Optó por una versión intermedia: llevarse a Ramiro.
Stephanie comprendió el rol y se propuso calmar a su chico.
—No conozco a Madalena, pero has herido a Ramiro.
—Y espero que no la tengas que conocer, es una sanguijuela con disfraz de actriz porno.
—¿Ramiro es tu amigo?
Fran tardó en responder, pero no por dudar, sino por orgullo.
—Sí.
—Yo no tengo amigas desde New Orleans como tú tienes a Ramiro.
—¿Y en París?
—Compañeras. Todas veníamos de lejos.
—No me gusta que no se quiera. Siempre se compara conmigo y yo solo soy un hombre normal, que intenta hacer las cosas bien.
—Eso es bueno, Fran.
—Pero yo soy un cobarde, Fani, y un abogado que no sale de los libros. No me gustan las peleas, soy muy tímido y soy muy crédulo con todo el mundo.
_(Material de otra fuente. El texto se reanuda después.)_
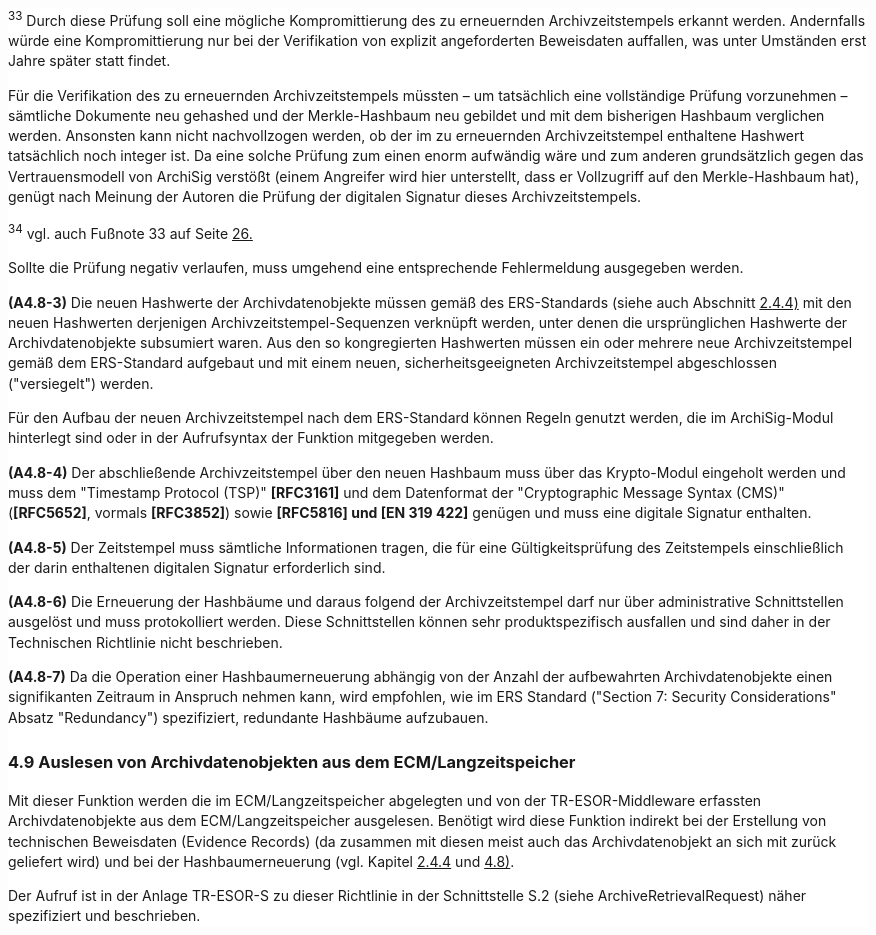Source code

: <span id="page-25-3"></span><sup>33</sup> Durch diese Prüfung soll eine mögliche Kompromittierung des zu erneuernden Archivzeitstempels erkannt werden. Andernfalls würde eine Kompromittierung nur bei der Verifikation von explizit angeforderten Beweisdaten auffallen, was unter Umständen erst Jahre später statt findet.

Für die Verifikation des zu erneuernden Archivzeitstempels müssten – um tatsächlich eine vollständige Prüfung vorzunehmen – sämtliche Dokumente neu gehashed und der Merkle-Hashbaum neu gebildet und mit dem bisherigen Hashbaum verglichen werden. Ansonsten kann nicht nachvollzogen werden, ob der im zu erneuernden Archivzeitstempel enthaltene Hashwert tatsächlich noch integer ist. Da eine solche Prüfung zum einen enorm aufwändig wäre und zum anderen grundsätzlich gegen das Vertrauensmodell von ArchiSig verstößt (einem Angreifer wird hier unterstellt, dass er Vollzugriff auf den Merkle-Hashbaum hat), genügt nach Meinung der Autoren die Prüfung der digitalen Signatur dieses Archivzeitstempels.

<span id="page-25-4"></span><sup>34</sup> vgl. auch Fußnote 33 auf Seite [26.](#page-25-2)

Sollte die Prüfung negativ verlaufen, muss umgehend eine entsprechende Fehlermeldung ausgegeben werden.

**(A4.8-3)** Die neuen Hashwerte der Archivdatenobjekte müssen gemäß des ERS-Standards (siehe auch Abschnitt [2.4.4\)](#page-14-0) mit den neuen Hashwerten derjenigen Archivzeitstempel-Sequenzen verknüpft werden, unter denen die ursprünglichen Hashwerte der Archivdatenobjekte subsumiert waren. Aus den so kongregierten Hashwerten müssen ein oder mehrere neue Archivzeitstempel gemäß dem ERS-Standard aufgebaut und mit einem neuen, sicherheitsgeeigneten Archivzeitstempel abgeschlossen ("versiegelt") werden.

Für den Aufbau der neuen Archivzeitstempel nach dem ERS-Standard können Regeln genutzt werden, die im ArchiSig-Modul hinterlegt sind oder in der Aufrufsyntax der Funktion mitgegeben werden.

**(A4.8-4)** Der abschließende Archivzeitstempel über den neuen Hashbaum muss über das Krypto-Modul eingeholt werden und muss dem "Timestamp Protocol (TSP)" **[RFC3161]** und dem Datenformat der "Cryptographic Message Syntax (CMS)" (**[RFC5652]**, vormals **[RFC3852]**) sowie **[RFC5816] und [EN 319 422]** genügen und muss eine digitale Signatur enthalten.

**(A4.8-5)** Der Zeitstempel muss sämtliche Informationen tragen, die für eine Gültigkeitsprüfung des Zeitstempels einschließlich der darin enthaltenen digitalen Signatur erforderlich sind.

**(A4.8-6)** Die Erneuerung der Hashbäume und daraus folgend der Archivzeitstempel darf nur über administrative Schnittstellen ausgelöst und muss protokolliert werden. Diese Schnittstellen können sehr produktspezifisch ausfallen und sind daher in der Technischen Richtlinie nicht beschrieben.

<span id="page-26-4"></span>**(A4.8-7)** Da die Operation einer Hashbaumerneuerung abhängig von der Anzahl der aufbewahrten Archivdatenobjekte einen signifikanten Zeitraum in Anspruch nehmen kann, wird empfohlen, wie im ERS Standard ("Section 7: Security Considerations" Absatz "Redundancy") spezifiziert, redundante Hashbäume aufzubauen.

### <span id="page-26-1"></span>**4.9 Auslesen von Archivdatenobjekten aus dem ECM/Langzeitspeicher**

Mit dieser Funktion werden die im ECM/Langzeitspeicher abgelegten und von der TR-ESOR-Middleware erfassten Archivdatenobjekte aus dem ECM/Langzeitspeicher ausgelesen. Benötigt wird diese Funktion indirekt bei der Erstellung von technischen Beweisdaten (Evidence Records) (da zusammen mit diesen meist auch das Archivdatenobjekt an sich mit zurück geliefert wird) und bei der Hashbaumerneuerung (vgl. Kapitel [2.4.4](#page-14-0) und [4.8\)](#page-25-0).

Der Aufruf ist in der Anlage TR-ESOR-S zu dieser Richtlinie in der Schnittstelle S.2 (siehe ArchiveRetrievalRequest) näher spezifiziert und beschrieben.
—Y eres solo mío. —Stephanie le besó dulcemente.
Fran se dejó llevar una vez más.
Por su parte, Ramiro cada vez era más consciente de su propia debilidad hacia Nerea, y por eso su ira hacía disminuir su autoestima cuando estaba con la pareja de hermanos. Para Ramiro, la solución era clara: si a ella no la veía, con Francisco podía convivir perfectamente.
—Ramiro, mírame. ¿Por qué eres siempre tan cruel con Fran?
—¿No se da cuenta, de que siendo así, solo consigue que las mujeres nos comparen siempre con él?
—¡Para el carro, Ramiro! —Nerea se puso seria—. ¿Tú te crees en serio que mi hermano es perfecto?
—¿No?
—¡Es mi hermano, y tu compañero de piso y mejor amigo! ¿No te has dado cuenta de su ínfima iniciativa, o lo fácil de engañar que es?
Ramiro la miró, y supo el motivo de su propia vulnerabilidad, tenía idealizados a los hermanos Francisco y Nerea Gómez Lara.